§ Фрагмент для чтения
____

Истеблишмент второй свежести

Среди творческого наследия известного советского писателя Владимира Осиповича Богомолова, автора культового романа «В августе 44-го…» есть рассказ «Второй сорт». Автор повествует в нем о семейном празднике, на который приезжает очень важный гость. Рассказ небольшой, и с некоторыми сокращениями его можно здесь представить полностью.

Моложавый, с крупной серебристой головой и выразительным, энергичным лицом, он, войдя в комнату и радушно улыбаясь, здоровается общим полупоклоном, представительный, почтенный и привычный к вниманию окружающих.

 Для хозяев он — дядя Сережа или просто Сережа, а для гостей — Сергей Васильевич, и все уже знают, что он писатель, человек известный и уважаемый.

И подарок привезен им особенный: чашка с блюдцем из сервиза, которым многие годы лично пользовался и незадолго до смерти передал ему сам Горький. Эту, можно сказать, музейную ценность сразу же устанавливают на верхней полке серванта за толстым стеклом, на видном, почетном месте.

 Сажают Сергея Васильевича рядом с именинницей во главе стола и ухаживают, угощают наперебой;

 Он, должно быть, тяготится этой вынужденной ролью свадебного генерала, но виду не подает. Зная себе цену, держится с достоинством, однако просто и мило: улыбается, охотно поддерживает разговор и даже пошучивает.

____

§ Перечень записей
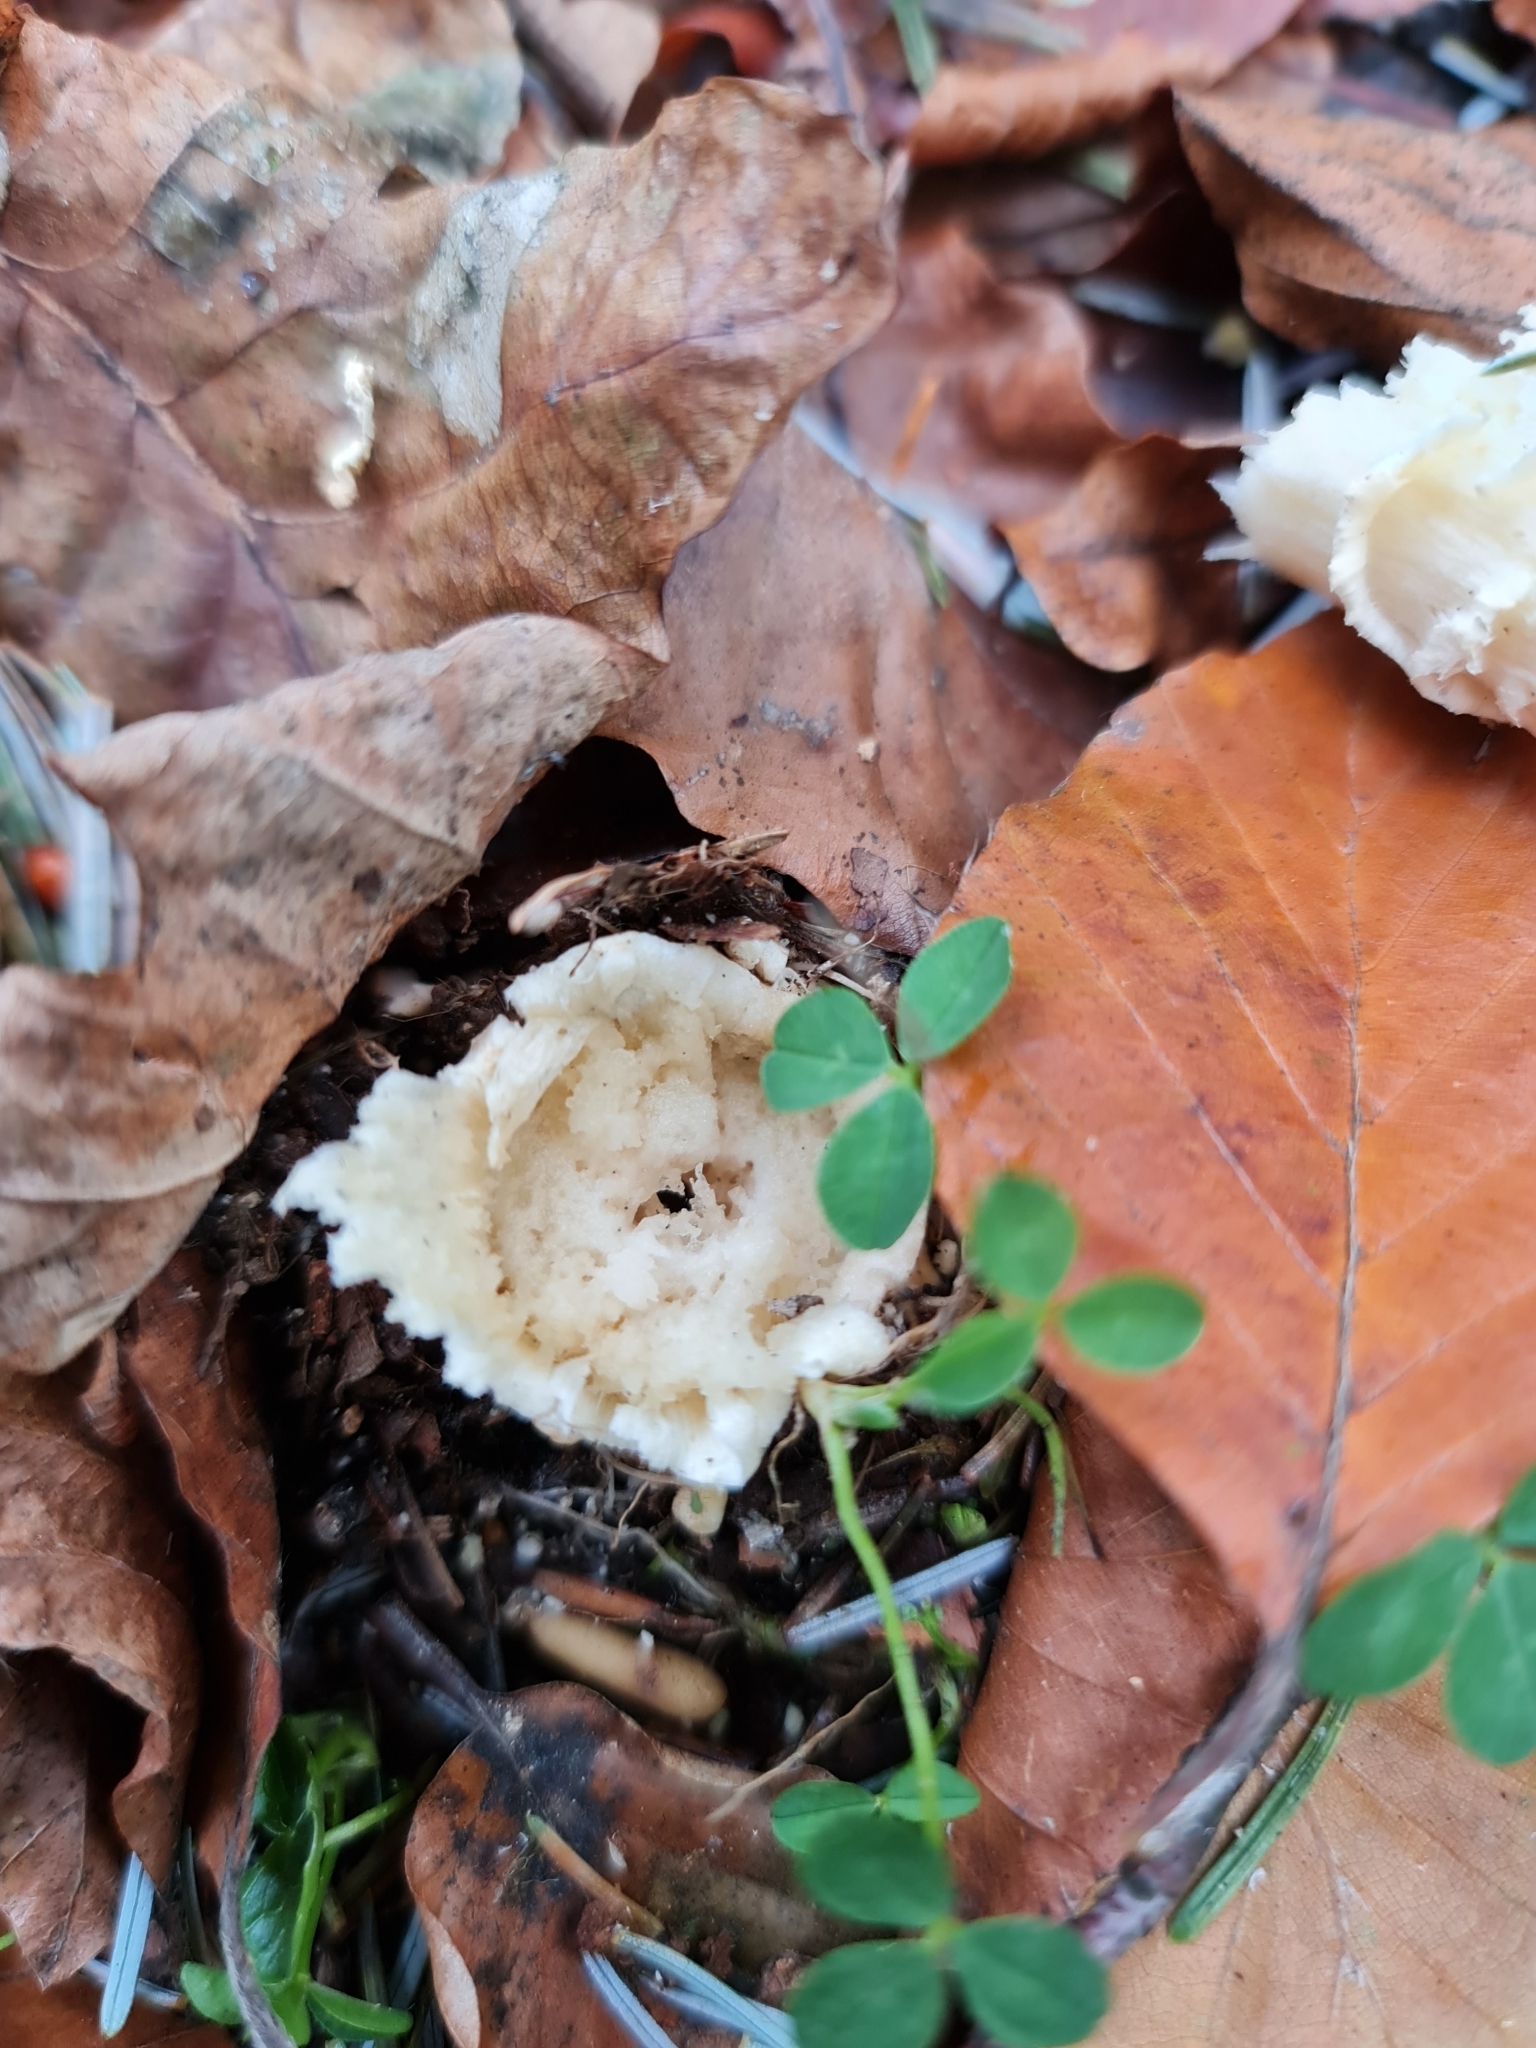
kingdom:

____

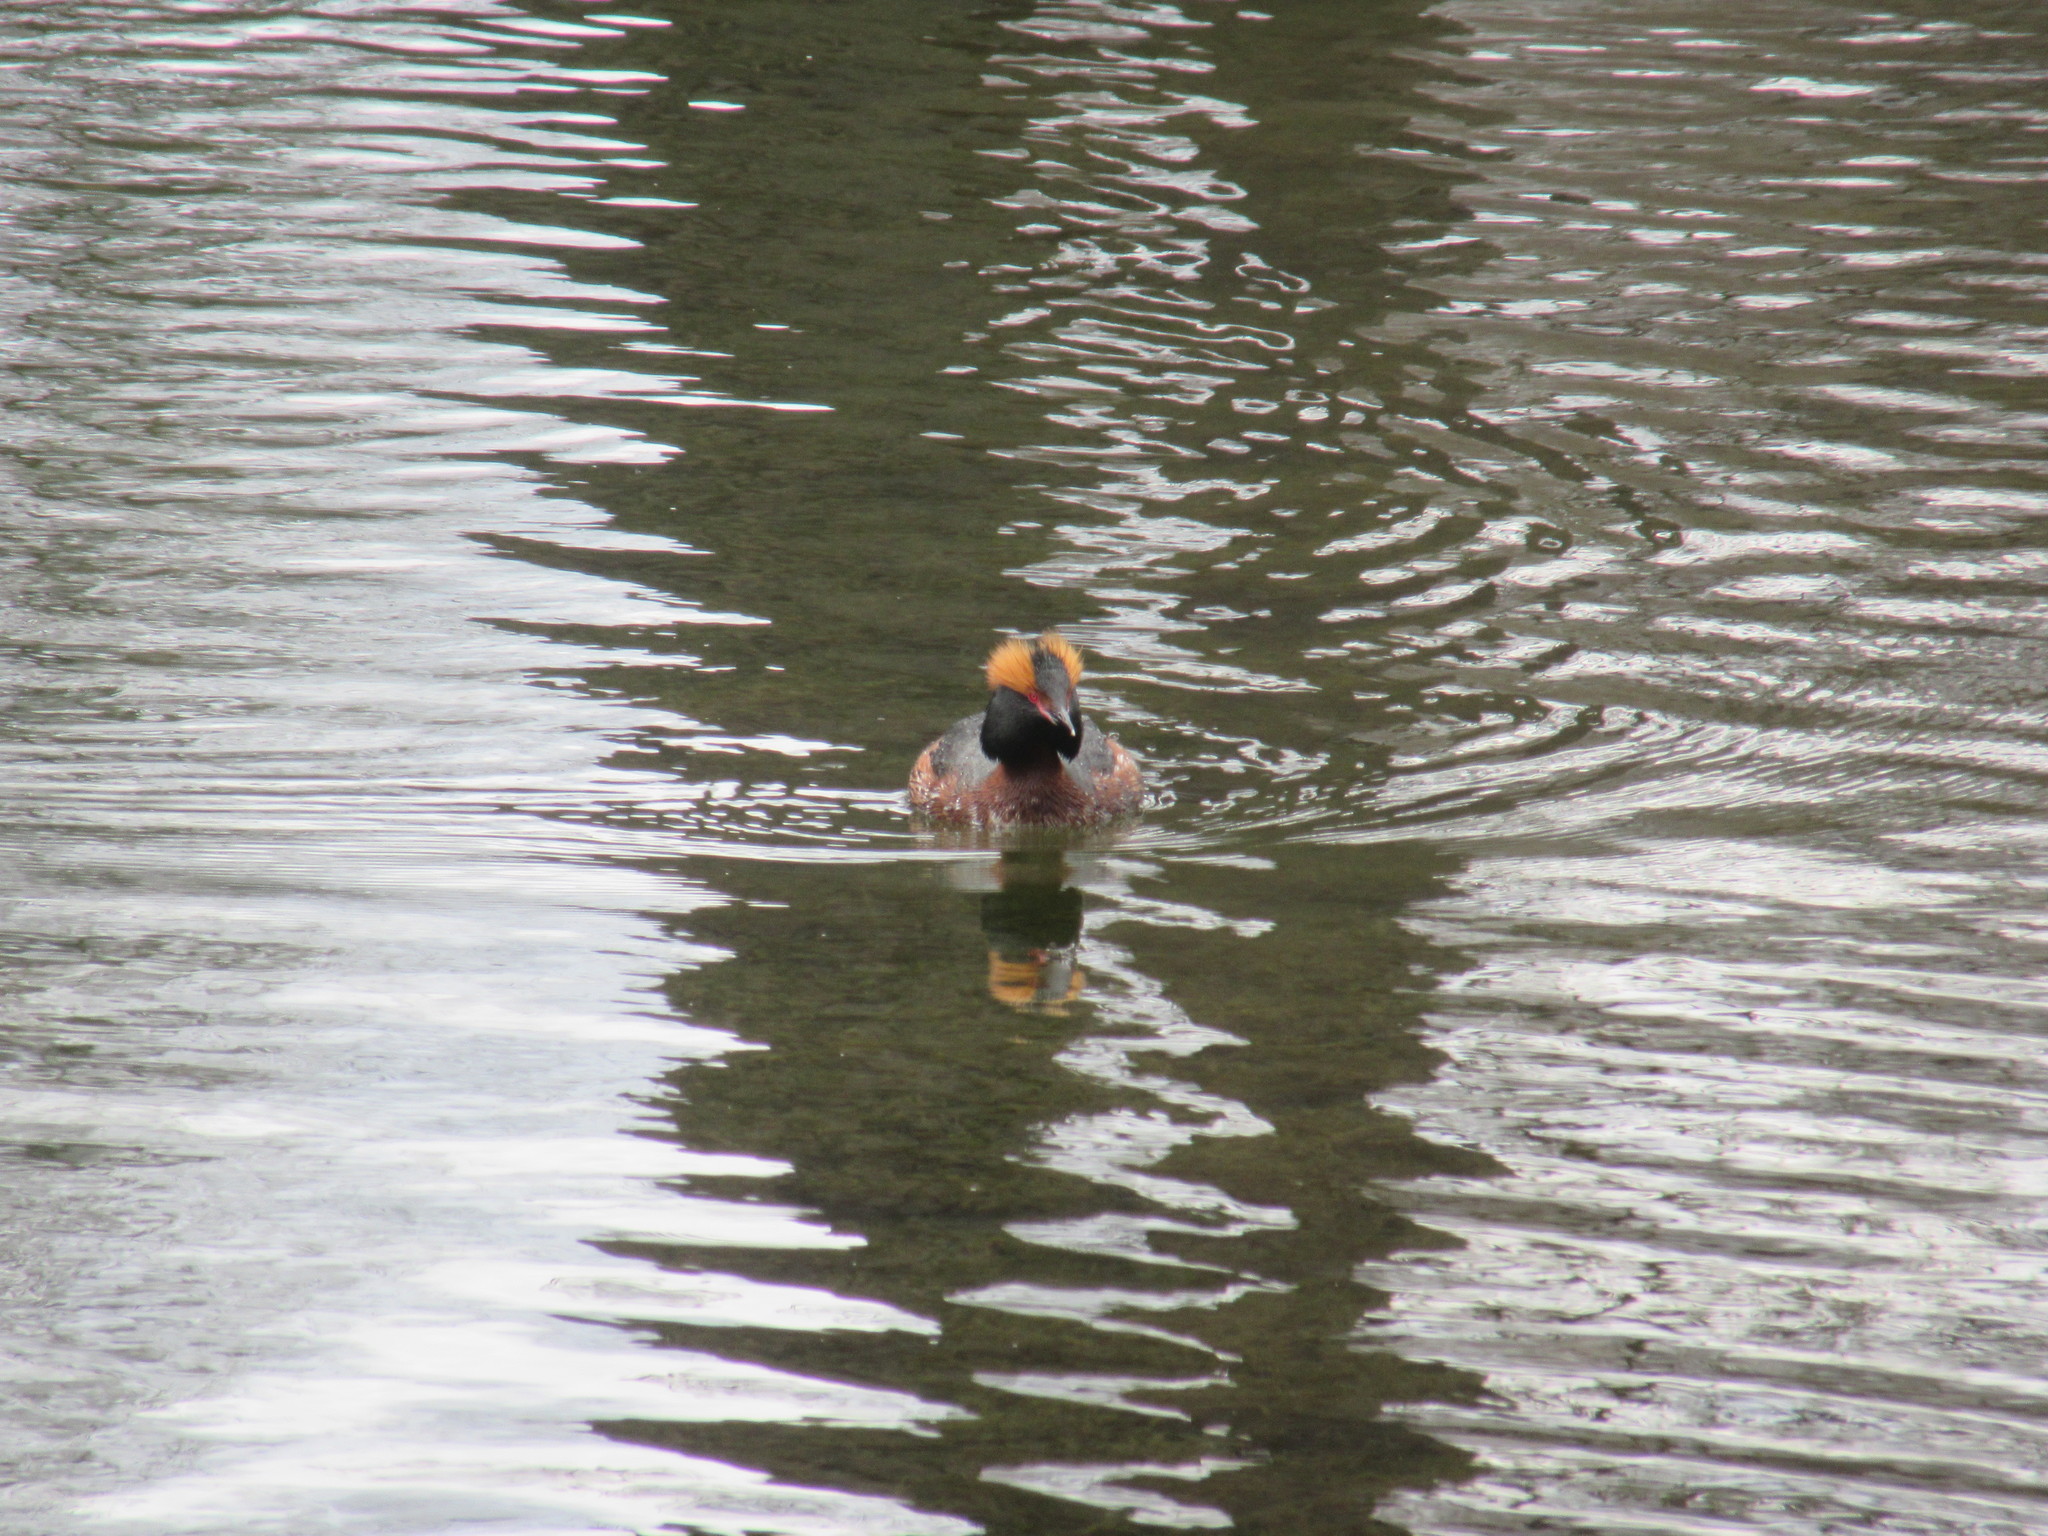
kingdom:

____

§ Задания к выполнению
a – Ответьте по фрагменту о рассказе «Второй сорт» на следующие вопросы:
(i) Какой роман Владимира Осиповича Богомолова назван культовым?
(ii) Где размещают подаренные чашку с блюдцем?
(iii) Рядом с кем сажают Сергея Васильевича за столом?
b – Продолжите фрагмент о рассказе «Второй сорт», начав сразу после его последнего предложения.
Записи являются самостоятельным материалом, не связанным с фрагментом.

§ Перечень ответов
a –
(i) Роман «В августе 44-го…».
(ii) На верхней полке серванта за толстым стеклом, на видном, почетном месте.
(iii) Рядом с именинницей, во главе стола.

b –
 А на другом конце стола не сводит с него глаз будущий филолог, студент первого курса, застенчивый белобрысый паренек из глухой вологодской деревушки.

 В Москве он лишь второй месяц и, охваченный жаждой познания, ненасытно вбирает столичные впечатления, способный без устали целыми днями слушать и наблюдать. Попал он на именины случайно, и, увидев впервые в своей жизни живого писателя, забыв о роскошном столе, о вине и закусках, забыв обо всем, ловит каждое его слово, и улыбку, и жест, смотрит с напряженным вниманием, восхищением и любовью.

 По просьбе молодежи Сергей Васильевич негромко и неторопливо рассказывает о встречах с Горьким, о столь памятных сокровенных чаепитиях, под конец замечая с болью в голосе:

 — Плох был уже тогда Алексей Максимович, совсем плох…

 И печально глядит поверх голов на полку серванта, где покоится за стеклом горьковская чашка, и задумывается отрешенно, словно смотрит в те далекие, уже ставшие историей годы, вспоминает и воочию видит великого коллегу.

 Окружающие сочувственно молчат, и в тишине совсем некстати, поперхнувшись от волнения, сдавленно кашляет будущий филолог.

 Когда начинают танцевать, он после некоторых колебаний, поправив короткий поношенный пиджачок и порядком робея, подходит к Сергею Васильевичу и, достав новенький блокнот, окая сильнее обычного и чуть запинаясь, неуверенно просит автограф.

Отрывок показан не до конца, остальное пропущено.